(Rendered images with source text)
***
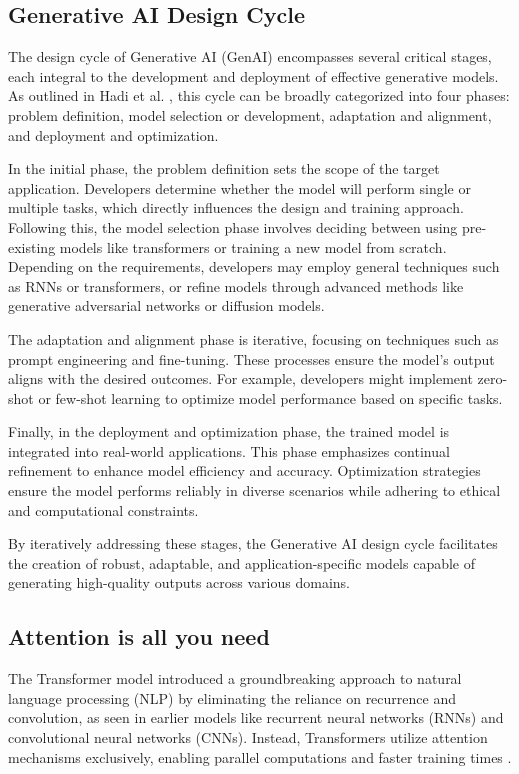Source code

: \subsection{Generative AI Design Cycle}
The design cycle of Generative AI (GenAI) encompasses several critical stages, each integral to the development and deployment of effective generative models. As outlined in Hadi et al. \cite{hadi2024}, this cycle can be broadly categorized into four phases: problem definition, model selection or development, adaptation and alignment, and deployment and optimization.

In the initial phase, the problem definition sets the scope of the target application. Developers determine whether the model will perform single or multiple tasks, which directly influences the design and training approach. Following this, the model selection phase involves deciding between using pre-existing models like transformers or training a new model from scratch. Depending on the requirements, developers may employ general techniques such as RNNs or transformers, or refine models through advanced methods like generative adversarial networks or diffusion models.

The adaptation and alignment phase is iterative, focusing on techniques such as prompt engineering and fine-tuning. These processes ensure the model's output aligns with the desired outcomes. For example, developers might implement zero-shot or few-shot learning to optimize model performance based on specific tasks.

Finally, in the deployment and optimization phase, the trained model is integrated into real-world applications. This phase emphasizes continual refinement to enhance model efficiency and accuracy. Optimization strategies ensure the model performs reliably in diverse scenarios while adhering to ethical and computational constraints.

By iteratively addressing these stages, the Generative AI design cycle facilitates the creation of robust, adaptable, and application-specific models capable of generating high-quality outputs across various domains.
\subsection{Attention is all you need}
The Transformer model introduced a groundbreaking approach to natural language processing (NLP) by eliminating the reliance on recurrence and convolution, as seen in earlier models like recurrent neural networks (RNNs) and convolutional neural networks (CNNs). Instead, Transformers utilize attention mechanisms exclusively, enabling parallel computations and faster training times \cite{vaswani2017attention}.


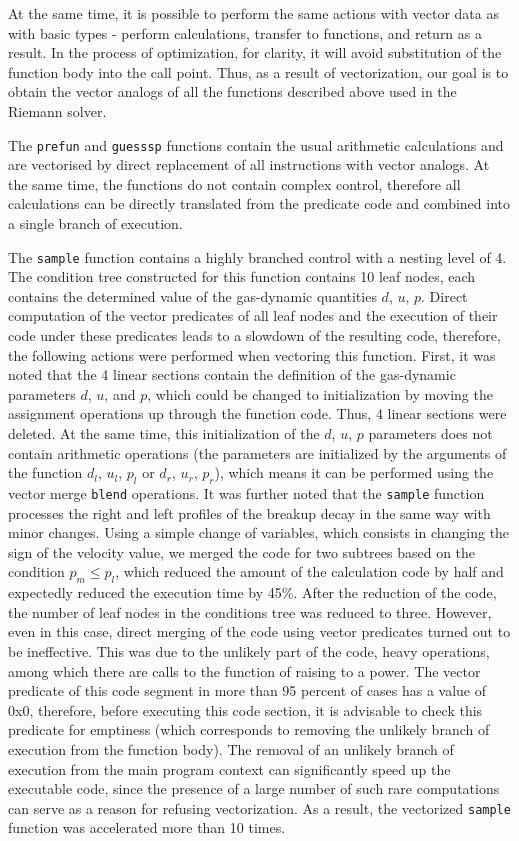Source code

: \documentclass[
11pt,%
tightenlines,%
twoside,%
onecolumn,%
nofloats,%
nobibnotes,%
nofootinbib,%
superscriptaddress,%
noshowpacs,%
centertags]%
{revtex4}
\begin{document}
At the same time, it is possible to perform the same actions with vector data as with basic types - perform calculations, transfer to functions, and return as a result.
In the process of optimization, for clarity, it will avoid substitution of the function body into the call point. Thus, as a result of vectorization, our goal is to obtain the vector analogs of all the functions described above used in the Riemann solver.

The \texttt{prefun} and \texttt{guesssp} functions contain the usual arithmetic calculations and are vectorised by direct replacement of all instructions with vector analogs.
At the same time, the functions do not contain complex control, therefore all calculations can be directly translated from the predicate code and combined into a single branch of execution.

The \texttt{sample} function contains a highly branched control with a nesting level of 4.
The condition tree constructed for this function contains 10 leaf nodes, each contains the determined value of the gas-dynamic quantities $d$, $u$, $p$.
Direct computation of the vector predicates of all leaf nodes and the execution of their code under these predicates leads to a slowdown of the resulting code, therefore, the following actions were performed when vectoring this function.
First, it was noted that the 4 linear sections contain the definition of the gas-dynamic parameters $d$, $u$, and $p$, which could be changed to initialization by moving the assignment operations up through the function code.
Thus, 4 linear sections were deleted.
At the same time, this initialization of the $d$, $u$, $p$ parameters does not contain arithmetic operations (the parameters are initialized by the arguments of the function $d_l$, $u_l$, $p_l$ or $d_r$, $u_r$, $p_r$), which means it can be performed using the vector merge \texttt{blend} operations.
It was further noted that the \texttt{sample} function processes the right and left profiles of the breakup decay in the same way with minor changes.
Using a simple change of variables, which consists in changing the sign of the velocity value, we merged the code for two subtrees based on the condition $p_m \le p_l$, which reduced the amount of the calculation code by half and expectedly reduced the execution time by 45\%.
After the reduction of the code, the number of leaf nodes in the conditions tree was reduced to three.
However, even in this case, direct merging of the code using vector predicates turned out to be ineffective.
This was due to the unlikely part of the code, heavy operations, among which there are calls to the function of raising to a power.
The vector predicate of this code segment in more than 95 percent of cases has a value of 0x0, therefore, before executing this code section, it is advisable to check this predicate for emptiness (which corresponds to removing the unlikely branch of execution from the function body).
The removal of an unlikely branch of execution from the main program context can significantly speed up the executable code, since the presence of a large number of such rare computations can serve as a reason for refusing vectorization.
As a result, the vectorized \texttt{sample} function was accelerated more than 10 times.
\end{document}
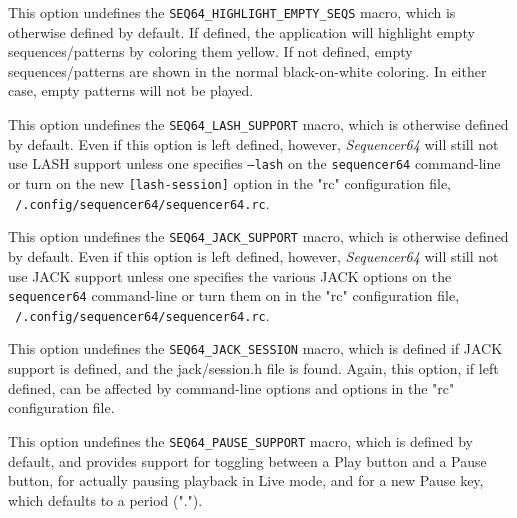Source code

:         This option undefines the \texttt{SEQ64\_HIGHLIGHT\_EMPTY\_SEQS}
        macro, which is otherwise defined by default.  If defined, the
        application will
        highlight empty sequences/patterns by coloring them yellow.
        If not defined, empty sequences/patterns are shown in the normal
        black-on-white coloring.  In either case, empty patterns will not be
        played.

        This option undefines the \texttt{SEQ64\_LASH\_SUPPORT} macro, which is
        otherwise defined by default.  Even if this option is left defined,
        however, \textsl{Sequencer64} will still not use LASH support unless
        one specifies \texttt{--lash} on the \texttt{sequencer64} command-line or
        turn on the new \texttt{[lash-session]} option in the "rc"
        configuration file,
        \texttt{~/.config/sequencer64/sequencer64.rc}.

        This option undefines the \texttt{SEQ64\_JACK\_SUPPORT} macro, which is
        otherwise defined by default.  Even if this option is left defined,
        however, \textsl{Sequencer64} will still not use JACK support unless
        one specifies the various JACK options on the \texttt{sequencer64}
        command-line or turn them on in the "rc" configuration file,
        \texttt{~/.config/sequencer64/sequencer64.rc}.

        This option undefines the \texttt{SEQ64\_JACK\_SESSION} macro, which is
        defined if JACK support is defined, and the jack/session.h file is
        found.  Again, this option, if left defined, can be affected by
        command-line options and options in the "rc" configuration file.

        This option undefines the \texttt{SEQ64\_PAUSE\_SUPPORT} macro,
        which is defined by default, and provides support for toggling between
        a Play button and a Pause button, for actually pausing playback
        in Live mode, and for a new Pause key, which defaults to a
        period (".").

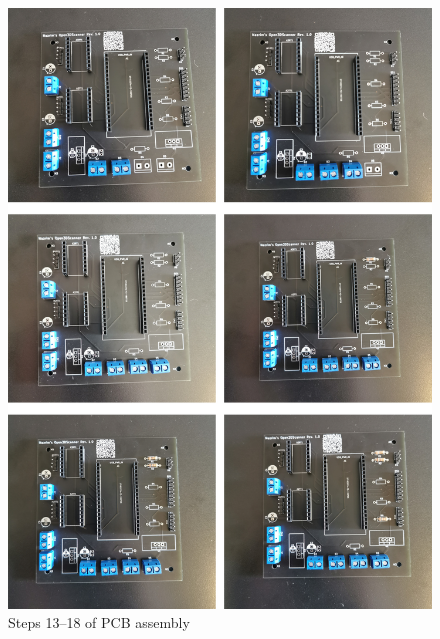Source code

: \begin{figure}[ht!]%
	\begin{centered}%
		\includegraphics[width=\linewidth]{images/PcbSeries3.jpg}%
		\caption{Steps \numrange[text-rm=\lightBoldFont]{13}{18} of PCB assembly}%
	\end{centered}%
\end{figure}%

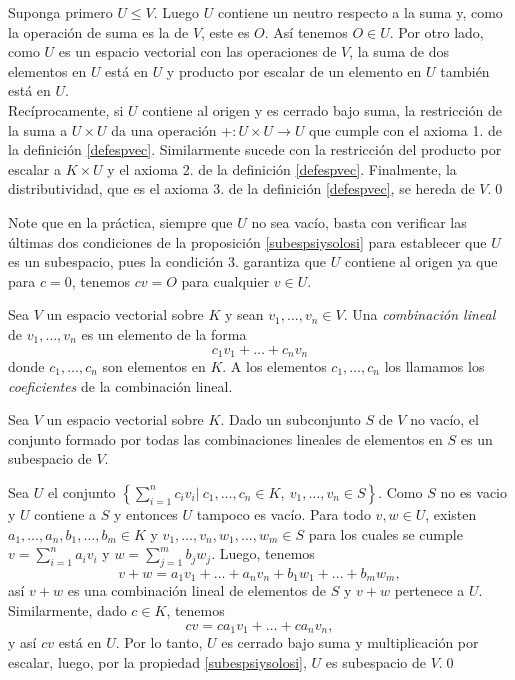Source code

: \dem Suponga primero $U\le V$. Luego $U$ contiene un neutro respecto a la suma y, como la operaci\'on de suma es la de $V$, este es $O$. As\'i tenemos $O\in U$. Por otro lado, como $U$ es un espacio vectorial con las operaciones de $V$, la suma de dos elementos en $U$ est\'a en $U$ y producto por escalar de un elemento en $U$ tambi\'en est\'a en $U$.\\
Rec\'iprocamente, si $U$ contiene al origen y es cerrado bajo suma, la restricci\'on de la suma a $U\times U$ da una operaci\'on $+:U\times U\rightarrow U$ que cumple con el axioma 1. de la definici\'on \ref{defespvec}. Similarmente sucede con la restricci\'on del producto por escalar a $K\times U$ y el axioma 2. de la definici\'on \ref{defespvec}. Finalmente, la distributividad, que es el axioma 3. de la definici\'on \ref{defespvec}, se hereda de $V$.\qed

\begin{obs}
Note que en la pr\'actica, siempre que $U$ no sea vac\'io, basta con verificar las \'ultimas dos condiciones de la proposici\'on \ref{subespsiysolosi} para establecer que $U$ es un subespacio, pues la condici\'on 3. garantiza que $U$ contiene al origen ya que para $c=0$, tenemos $cv=O$ para cualquier $v\in U$.
\end{obs}

\begin{defn}
Sea $V$ un espacio vectorial sobre $K$ y sean $v_1,\ldots,v_n\in V$. Una \emph{combinaci\'on lineal} de  $v_1,\ldots,v_n$ es un elemento de la forma
\[
c_1v_1+\ldots+c_nv_n
\]
donde $c_1,\ldots,c_n$ son elementos en $K$. A los elementos $c_1,\ldots,c_n$ los llamamos los \emph{coeficientes} de la combinaci\'on lineal.
\end{defn}

\begin{prop}
Sea $V$ un espacio vectorial sobre $K$. Dado un subconjunto $S$ de $V$ no vac\'io, el conjunto formado por todas las combinaciones lineales de elementos en $S$ es un subespacio de $V$.
\end{prop}

\dem Sea $U$ el conjunto $\left\{\sum_{i=1}^nc_iv_i\Big|\ c_1,\ldots,c_n\in K,\ v_1,\ldots,v_n\in S \right\}$. Como $S$ no es vacio y $U$ contiene a $S$ y entonces $U$ tampoco es vac\'io.
Para todo $v,w\in U$, existen $a_1,\ldots,a_n,b_1,\ldots,b_m\in K$ y $v_1,\ldots,v_n,w_1,\ldots,w_m\in S$ para los cuales se cumple $v=\sum_{i=1}^n a_iv_i$ y $w=\sum_{j=1}^m b_jw_j$. Luego, tenemos
\[
v+w=a_1v_1+\ldots+a_nv_n+b_1w_1+\ldots+b_mw_m,
\]
as\'i $v+w$ es una combinaci\'on lineal de elementos de $S$ y $v+w$ pertenece a $U$. Similarmente, dado $c\in K$, tenemos
\[
cv=ca_1v_1+\ldots+ca_nv_n,
\]
y as\'i $cv$ est\'a en $U$. Por lo tanto, $U$ es cerrado bajo suma y multiplicaci\'on por escalar, luego, por la propiedad \ref{subespsiysolosi}, $U$ es subespacio de $V$.\qed

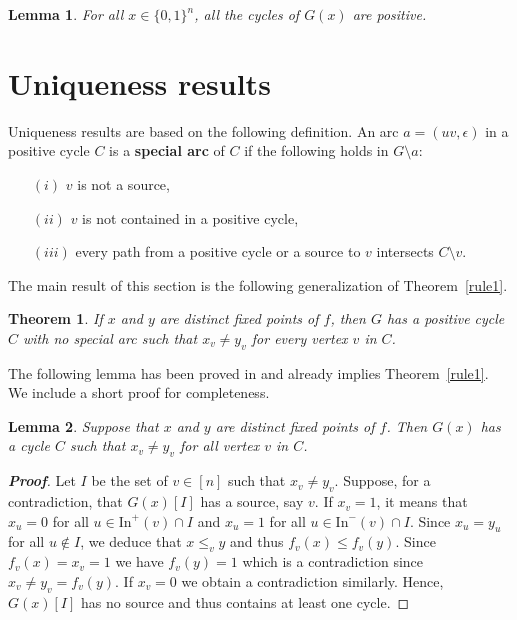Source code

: \documentclass[11pt,a4paper]{article}
\newtheorem{lemma}{Lemma}
\newtheorem{theorem}{Theorem}
\def\B{\{0,1\}}
\def\In{\mathrm{In}}
\def\e{\epsilon}
\begin{document}
\begin{lemma}
For all $x\in\B^n$, all the cycles of $G(x)$ are positive.
\end{lemma}

\section{Uniqueness results}\label{sec:uniqueness}


Uniqueness results are based on the following definition. An arc $a=(uv,\e)$ in a positive cycle $C$ is a {\bf special arc} of $C$ if the following holds in  $G\setminus a$:
\begin{itemize}
\item[$(i)$] $v$ is not a source,
\item[$(ii)$] $v$ is not contained in a positive cycle,
\item[$(iii)$] every path from a positive cycle or a source to $v$ intersects $C\setminus v$.
\end{itemize} 

The main result of this section is the following generalization of Theorem~\ref{rule1}. 

\begin{theorem}\label{uniqueness}
If $x$ and $y$ are distinct fixed points of $f$, then $G$ has a positive cycle $C$ with no special arc such that $x_v\neq y_v$ for every vertex $v$ in $C$. 
\end{theorem}


The following lemma has been proved in \cite[Theorem 9]{A08} and already implies Theorem~\ref{rule1}. We include a short proof for completeness.  

\begin{lemma}\label{alphabeta_lemma}
Suppose that $x$ and $y$ are distinct fixed points of $f$. Then $G(x)$ has a cycle $C$ such that $x_v\neq y_v$ for all vertex $v$ in $C$. 
\end{lemma}


\begin{proof}[{\bf Proof}]
Let $I$ be the set of $v\in[n]$ such that $x_v\neq y_v$. Suppose, for a contradiction, that $G(x)[I]$ has a source, say $v$. If $x_v=1$, it means that $x_u=0$ for all $u\in \In^+(v)\cap I$ and $x_u=1$ for all $u\in \In^-(v)\cap I$. Since $x_u=y_u$ for all $u\not\in I$, we deduce that $x\leq_v y$ and thus $f_v(x)\leq f_v(y)$. Since $f_v(x)=x_v=1$ we have $f_v(y)=1$ which is a contradiction since $x_v\neq y_v=f_v(y)$. If $x_v=0$ we obtain a contradiction similarly. Hence, $G(x)[I]$ has no source and thus contains at least one cycle. 
\end{proof}
\end{document}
***
Exactly the lines above from the one with "noshowpacs,%" to the one with "In the process", both included, are to be quoted; leave the rest out.

## EXERCISE OUTPUT
noshowpacs,%
centertags]%
{revtex4}
\begin{document}
At the same time, it is possible to perform the same actions with vector data as with basic types - perform calculations, transfer to functions, and return as a result.
In the process of optimization, for clarity, it will avoid substitution of the function body into the call point. Thus, as a result of vectorization, our goal is to obtain the vector analogs of all the functions described above used in the Riemann solver.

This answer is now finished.